Study: Teacher-Designed Math Curriculum Is Effective
A teacher-made math curriculum that stresses problem-solving and mixing high school students of different academic abilities in the same classes can lead to learning gains, a California study released last week suggests.
The five-year study, conducted by Jo Boaler, an associate professor of mathematics education at Stanford University, is based on data from 700 students in three unnamed schools in the San Francisco Bay area. Two of the high schools, pseudonymously named Greendale and Hilltop, were largely white suburban schools that used a traditional mathematics curriculum and that grouped students in classes according to their ability. The third, a school with a less traditional approach that Ms. Boaler named Railside, was in a poorer, urban neighborhood, and 77 percent of its students were members of minority groups.
Although the Railside 9th graders had started out behind the Greendale and Hilltop freshmen, they began outperforming their suburban counterparts within two years, according to the study. By 12th grade, the Railside students outscored the comparison group on one test by an average of 8 points.
“It wasn’t just that they did better on our assessments,” Ms. Boaler said, “it was also that they felt better about math and they were choosing to take more math courses.”
For instance, 41 percent of the Railside students had taken calculus by the end of 12th grade, compared with 29 percent of the students at each of the other schools.
Ms. Boaler pointed out that the study contains an important caveat: The students’ test-score improvements were limited to researcher-developed exams and tests administered by the schools’ respective districts. On California’s state-mandated tests, Railside students did no better than those in demographically similar schools.
Wayne K. Bishop, a mathematician at California State University-Los Angeles, and a critic of innovation-oriented math education programs, said such disparities on the different exams may be cause for skepticism. He also said the results of the study could be meaningless, given that the schools were unidentified, leaving independent researchers with no means to cross-check the testing data.
But Ms. Boaler said she suspects that the disparities arose because of the “linguistic demands” embedded in the state math exam.

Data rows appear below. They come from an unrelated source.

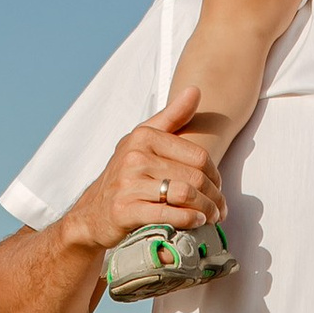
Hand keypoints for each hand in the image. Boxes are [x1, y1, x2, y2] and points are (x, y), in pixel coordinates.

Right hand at [83, 92, 224, 253]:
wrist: (93, 211)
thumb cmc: (125, 174)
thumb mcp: (143, 140)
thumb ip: (172, 116)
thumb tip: (195, 90)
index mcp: (144, 137)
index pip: (198, 156)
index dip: (215, 175)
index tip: (218, 188)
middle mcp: (135, 157)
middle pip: (194, 177)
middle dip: (214, 196)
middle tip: (221, 209)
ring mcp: (129, 184)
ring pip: (184, 195)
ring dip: (205, 210)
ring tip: (212, 217)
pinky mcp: (125, 210)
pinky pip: (167, 215)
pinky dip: (188, 220)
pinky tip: (196, 222)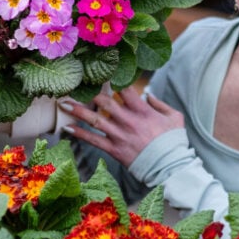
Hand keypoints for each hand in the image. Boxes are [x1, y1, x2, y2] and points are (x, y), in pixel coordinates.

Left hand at [59, 87, 183, 166]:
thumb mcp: (174, 117)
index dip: (113, 78)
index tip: (102, 71)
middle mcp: (128, 121)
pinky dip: (79, 134)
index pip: (125, 89)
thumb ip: (160, 104)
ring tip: (63, 103)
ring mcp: (119, 135)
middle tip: (76, 84)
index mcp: (143, 110)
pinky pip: (93, 140)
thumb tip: (148, 95)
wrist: (169, 167)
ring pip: (94, 120)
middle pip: (104, 102)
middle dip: (89, 92)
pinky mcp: (114, 149)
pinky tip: (67, 128)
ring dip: (77, 111)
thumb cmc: (174, 142)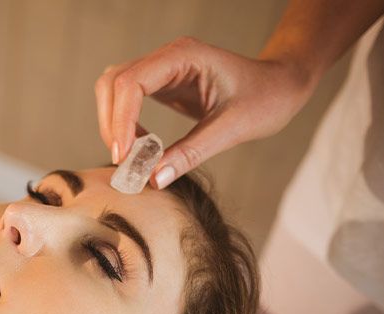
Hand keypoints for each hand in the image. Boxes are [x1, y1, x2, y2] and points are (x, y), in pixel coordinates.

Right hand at [95, 36, 315, 187]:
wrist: (281, 86)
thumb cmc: (266, 99)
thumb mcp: (233, 129)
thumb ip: (191, 153)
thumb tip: (153, 179)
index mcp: (184, 57)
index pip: (132, 83)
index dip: (120, 120)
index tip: (123, 156)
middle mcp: (166, 58)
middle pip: (113, 83)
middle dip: (111, 123)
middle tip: (123, 161)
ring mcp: (161, 70)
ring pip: (113, 90)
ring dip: (113, 123)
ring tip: (131, 156)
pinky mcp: (160, 84)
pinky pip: (126, 100)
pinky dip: (124, 125)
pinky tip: (142, 147)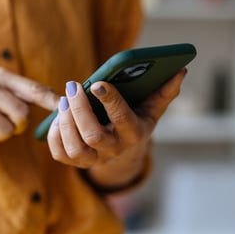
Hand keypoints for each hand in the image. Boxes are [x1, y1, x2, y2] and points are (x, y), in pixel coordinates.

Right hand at [0, 68, 58, 148]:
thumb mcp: (2, 95)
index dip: (52, 101)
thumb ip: (28, 95)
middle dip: (18, 126)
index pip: (33, 90)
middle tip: (5, 124)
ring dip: (0, 135)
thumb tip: (63, 101)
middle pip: (22, 115)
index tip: (67, 109)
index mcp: (0, 76)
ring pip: (6, 130)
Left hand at [47, 68, 186, 168]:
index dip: (110, 101)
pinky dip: (54, 135)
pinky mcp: (76, 163)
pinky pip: (60, 153)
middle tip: (73, 86)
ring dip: (65, 122)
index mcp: (134, 134)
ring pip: (75, 148)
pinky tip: (57, 116)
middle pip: (93, 136)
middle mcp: (114, 150)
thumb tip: (180, 70)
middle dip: (80, 110)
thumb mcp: (151, 108)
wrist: (123, 150)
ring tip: (64, 99)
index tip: (98, 83)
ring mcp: (94, 159)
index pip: (122, 119)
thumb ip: (164, 91)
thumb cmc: (135, 120)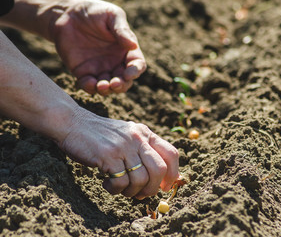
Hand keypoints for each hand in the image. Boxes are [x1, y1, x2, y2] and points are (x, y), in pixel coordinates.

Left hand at [51, 0, 145, 94]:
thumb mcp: (111, 15)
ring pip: (108, 87)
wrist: (67, 14)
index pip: (137, 65)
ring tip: (102, 86)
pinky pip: (89, 86)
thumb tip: (133, 45)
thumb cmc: (94, 12)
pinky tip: (89, 83)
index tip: (128, 73)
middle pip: (125, 81)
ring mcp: (100, 69)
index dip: (135, 71)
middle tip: (114, 84)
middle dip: (121, 85)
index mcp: (126, 50)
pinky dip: (90, 88)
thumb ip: (122, 30)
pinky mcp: (83, 73)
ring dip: (107, 90)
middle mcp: (116, 63)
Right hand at [59, 109, 178, 197]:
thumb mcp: (127, 135)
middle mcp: (137, 138)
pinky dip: (115, 189)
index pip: (172, 154)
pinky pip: (121, 183)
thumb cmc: (100, 135)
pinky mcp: (108, 156)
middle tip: (140, 193)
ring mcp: (123, 146)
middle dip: (152, 188)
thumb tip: (162, 177)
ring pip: (141, 179)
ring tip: (120, 188)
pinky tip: (107, 183)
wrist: (72, 123)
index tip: (163, 186)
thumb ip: (143, 150)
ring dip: (131, 191)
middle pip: (159, 170)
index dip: (172, 174)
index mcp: (145, 133)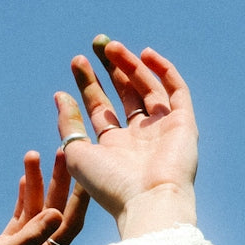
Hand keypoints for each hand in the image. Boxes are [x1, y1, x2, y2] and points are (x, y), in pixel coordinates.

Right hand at [0, 149, 88, 244]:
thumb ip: (28, 236)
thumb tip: (57, 213)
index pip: (68, 227)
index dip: (78, 198)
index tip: (85, 170)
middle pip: (54, 215)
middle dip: (58, 183)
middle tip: (62, 152)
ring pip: (35, 213)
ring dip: (36, 185)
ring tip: (33, 155)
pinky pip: (21, 219)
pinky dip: (23, 199)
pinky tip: (24, 178)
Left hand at [55, 38, 197, 239]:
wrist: (148, 201)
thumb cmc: (110, 185)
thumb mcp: (77, 154)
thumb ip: (68, 124)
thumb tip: (60, 96)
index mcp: (115, 147)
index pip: (101, 108)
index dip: (88, 84)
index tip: (76, 62)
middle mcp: (140, 137)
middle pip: (125, 94)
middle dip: (111, 68)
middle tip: (96, 44)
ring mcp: (163, 129)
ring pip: (147, 88)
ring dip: (131, 65)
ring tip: (111, 46)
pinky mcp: (184, 124)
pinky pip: (176, 91)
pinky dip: (163, 71)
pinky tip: (145, 54)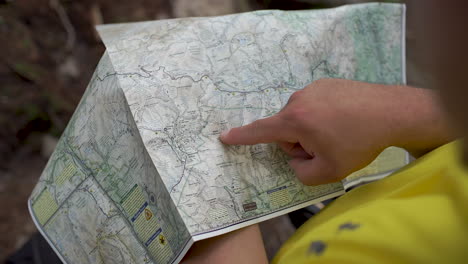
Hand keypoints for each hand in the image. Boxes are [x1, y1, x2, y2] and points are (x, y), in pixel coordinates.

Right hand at [220, 79, 452, 184]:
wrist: (392, 112)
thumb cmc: (359, 143)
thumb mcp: (329, 171)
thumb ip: (301, 173)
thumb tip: (296, 160)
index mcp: (295, 121)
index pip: (261, 131)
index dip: (241, 136)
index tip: (224, 136)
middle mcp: (298, 100)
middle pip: (286, 129)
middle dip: (299, 143)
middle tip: (327, 149)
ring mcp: (313, 88)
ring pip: (300, 117)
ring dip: (311, 129)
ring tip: (339, 133)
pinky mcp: (326, 83)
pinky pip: (313, 105)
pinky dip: (322, 116)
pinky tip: (344, 119)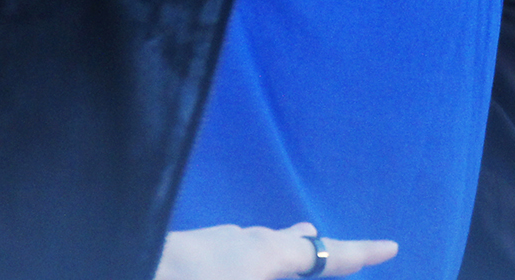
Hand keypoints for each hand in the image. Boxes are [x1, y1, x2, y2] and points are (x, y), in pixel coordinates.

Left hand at [154, 221, 398, 279]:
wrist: (125, 259)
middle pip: (292, 242)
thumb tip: (301, 238)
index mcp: (266, 256)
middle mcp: (245, 240)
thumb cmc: (191, 279)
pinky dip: (245, 256)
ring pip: (258, 241)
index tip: (389, 246)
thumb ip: (281, 260)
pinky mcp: (189, 245)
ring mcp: (215, 238)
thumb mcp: (249, 277)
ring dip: (277, 251)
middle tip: (335, 251)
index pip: (325, 255)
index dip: (359, 254)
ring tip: (288, 251)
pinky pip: (230, 248)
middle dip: (314, 249)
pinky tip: (229, 264)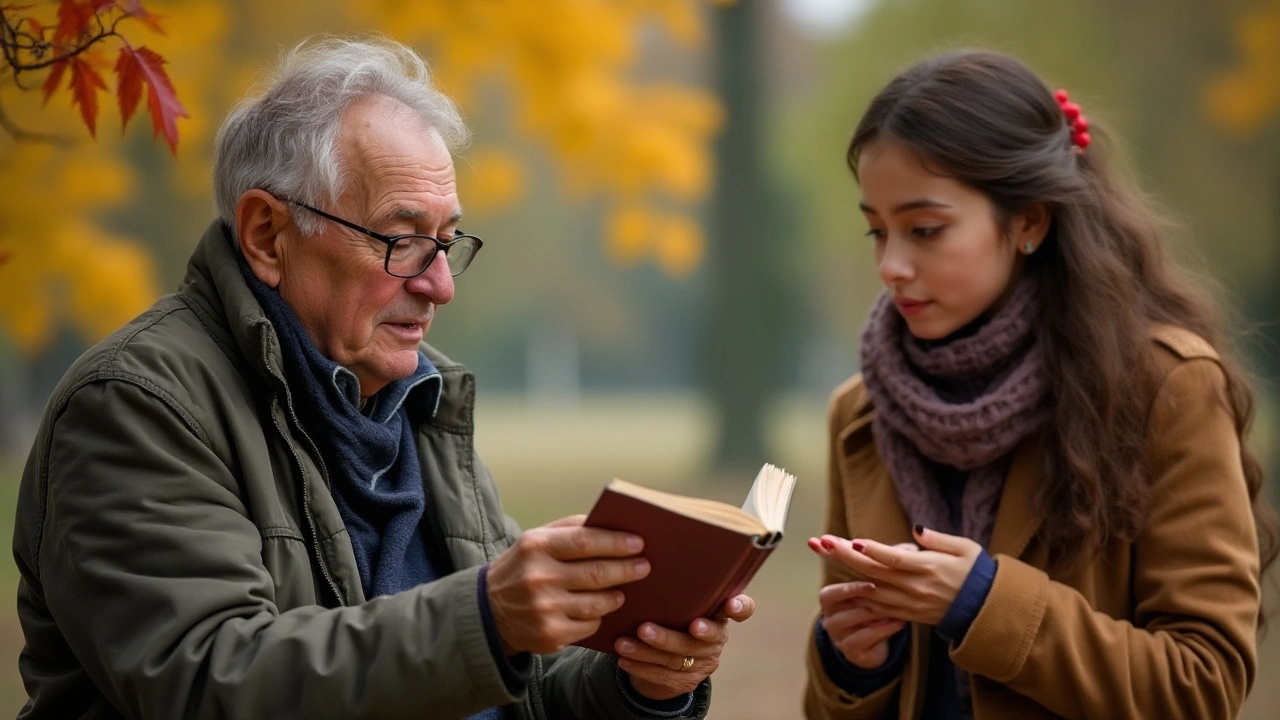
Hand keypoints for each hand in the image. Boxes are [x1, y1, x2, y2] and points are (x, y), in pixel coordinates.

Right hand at [487, 514, 649, 654]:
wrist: (488, 612)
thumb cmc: (521, 568)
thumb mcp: (535, 541)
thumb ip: (569, 529)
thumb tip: (610, 524)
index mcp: (536, 547)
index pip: (585, 541)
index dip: (615, 542)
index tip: (638, 543)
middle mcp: (539, 578)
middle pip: (596, 573)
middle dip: (627, 569)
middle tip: (644, 566)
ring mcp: (545, 609)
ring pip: (597, 603)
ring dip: (616, 596)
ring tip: (623, 591)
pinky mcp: (550, 635)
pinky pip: (589, 626)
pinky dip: (598, 618)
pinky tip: (600, 610)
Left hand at [615, 594, 755, 700]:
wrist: (669, 656)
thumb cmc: (675, 613)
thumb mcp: (681, 600)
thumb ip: (678, 588)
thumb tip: (644, 561)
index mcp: (720, 614)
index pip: (742, 609)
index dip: (740, 607)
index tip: (730, 604)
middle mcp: (717, 639)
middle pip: (698, 642)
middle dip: (669, 637)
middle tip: (645, 629)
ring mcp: (702, 662)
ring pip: (674, 660)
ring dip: (645, 652)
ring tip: (623, 643)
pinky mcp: (686, 681)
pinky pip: (662, 676)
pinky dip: (640, 667)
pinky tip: (623, 658)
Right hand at [809, 537, 913, 668]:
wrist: (875, 645)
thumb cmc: (877, 608)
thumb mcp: (881, 585)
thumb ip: (889, 565)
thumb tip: (910, 547)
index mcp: (833, 592)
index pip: (826, 573)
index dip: (834, 559)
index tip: (853, 554)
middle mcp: (829, 611)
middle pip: (828, 595)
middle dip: (850, 589)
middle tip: (871, 585)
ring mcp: (837, 632)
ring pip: (846, 618)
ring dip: (869, 612)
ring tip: (890, 606)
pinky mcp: (849, 649)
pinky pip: (861, 638)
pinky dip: (881, 630)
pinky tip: (898, 623)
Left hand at [811, 526, 981, 626]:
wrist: (984, 612)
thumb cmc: (976, 573)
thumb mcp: (965, 548)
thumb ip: (938, 539)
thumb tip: (915, 530)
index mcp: (930, 568)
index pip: (896, 559)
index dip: (874, 550)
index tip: (853, 541)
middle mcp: (915, 587)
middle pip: (874, 571)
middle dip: (845, 555)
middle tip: (822, 541)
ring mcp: (908, 603)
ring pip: (870, 588)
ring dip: (844, 571)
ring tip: (824, 552)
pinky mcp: (906, 614)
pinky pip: (876, 605)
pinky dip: (857, 594)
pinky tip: (839, 581)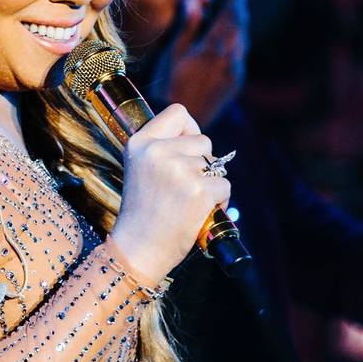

“It’s very hard for kids who are English-language learners,” she said, noting that students had complained that they didn’t know the meaning of words, such as “soufflé,” that were used on the tests. Likewise, students who scored low on those tests also did poorly on the state’s language arts test.
For her own assessments, Ms. Boaler borrowed equal numbers of questions taken from each of the teaching approaches the schools used.
Also, unlike the other schools, Railside’s math teachers taught in 90-minute, semester-long classes and incorporated general teaching approaches that were designed to even out social-status differences between students.
Financed with a $500,000 grant from the National Science Foundation, the study has not yet been published.